- [WHAT IS BEING ASKED]
Please filter the entries and return only the lines that include "واشنطن".

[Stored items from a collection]
○ ○ ○ ○ ○ ○ ○
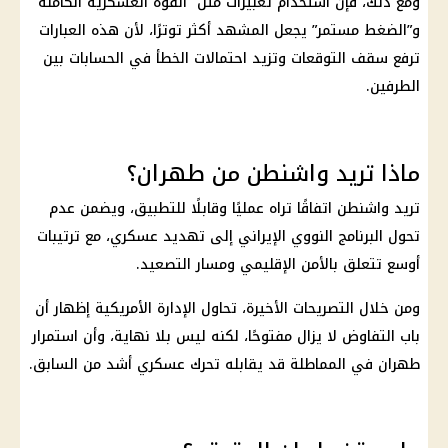
ومع ذلك، فإن استخدام تعبيرات مثل “القوة العسكرية الكاملة”
و”الضغط مستمر” يجعل المشهد أكثر توترًا، لأن هذه العبارات
ترفع سقف التوقعات وتزيد احتمالات الخطأ في الحسابات بين
الطرفين.
ماذا تريد واشنطن من طهران؟
تريد واشنطن اتفاقًا تراه عمليًا وقابلًا للتطبيق، ويضمن عدم
تحول البرنامج النووي الإيراني إلى تهديد عسكري، مع ترتيبات
أوسع تتعلق بالأمن الإقليمي ومسار التصعيد.
ومن خلال التصريحات الأخيرة، تحاول الإدارة الأمريكية إظهار أن
باب التفاوض لا يزال مفتوحًا، لكنه ليس بلا نهاية، وأن استمرار
طهران في المماطلة قد يقابله تحرك عسكري أشد من السابق.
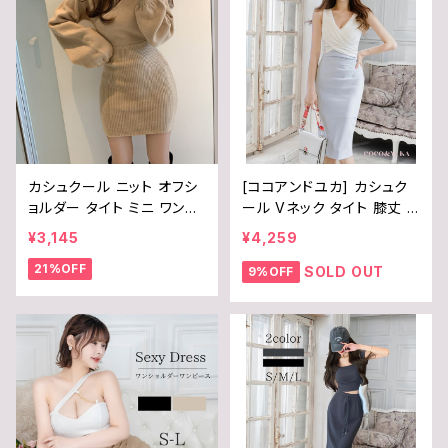
カシュクール ニット オフシ
[ココアンドユカ] カシュク
ョルダー タイト ミニ ワンピ
ール Vネック タイト 膝丈 ワ
ース 胸元 セクシー 長袖 ワ
ンピース ロング 丈 セクシ
¥3,145
¥4,259
ンピ レディース / COCO&Y
ー スリット ノースリーブ キ
21%OFF
UKA / アイボリー ブラック
ャバ 嬢 ドレス バイカラー
SOLD OUT
9%OFF
ベージュ グレー / B0BNQ
ボディコン パーティー レデ
MM4R7
ィース B0D47CNFV4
○ ○ ○ ○ ○ ○ ○
- [RESPONSE TO THIS TASK]
ماذا تريد واشنطن من طهران؟
تريد واشنطن اتفاقًا تراه عمليًا وقابلًا للتطبيق، ويضمن عدم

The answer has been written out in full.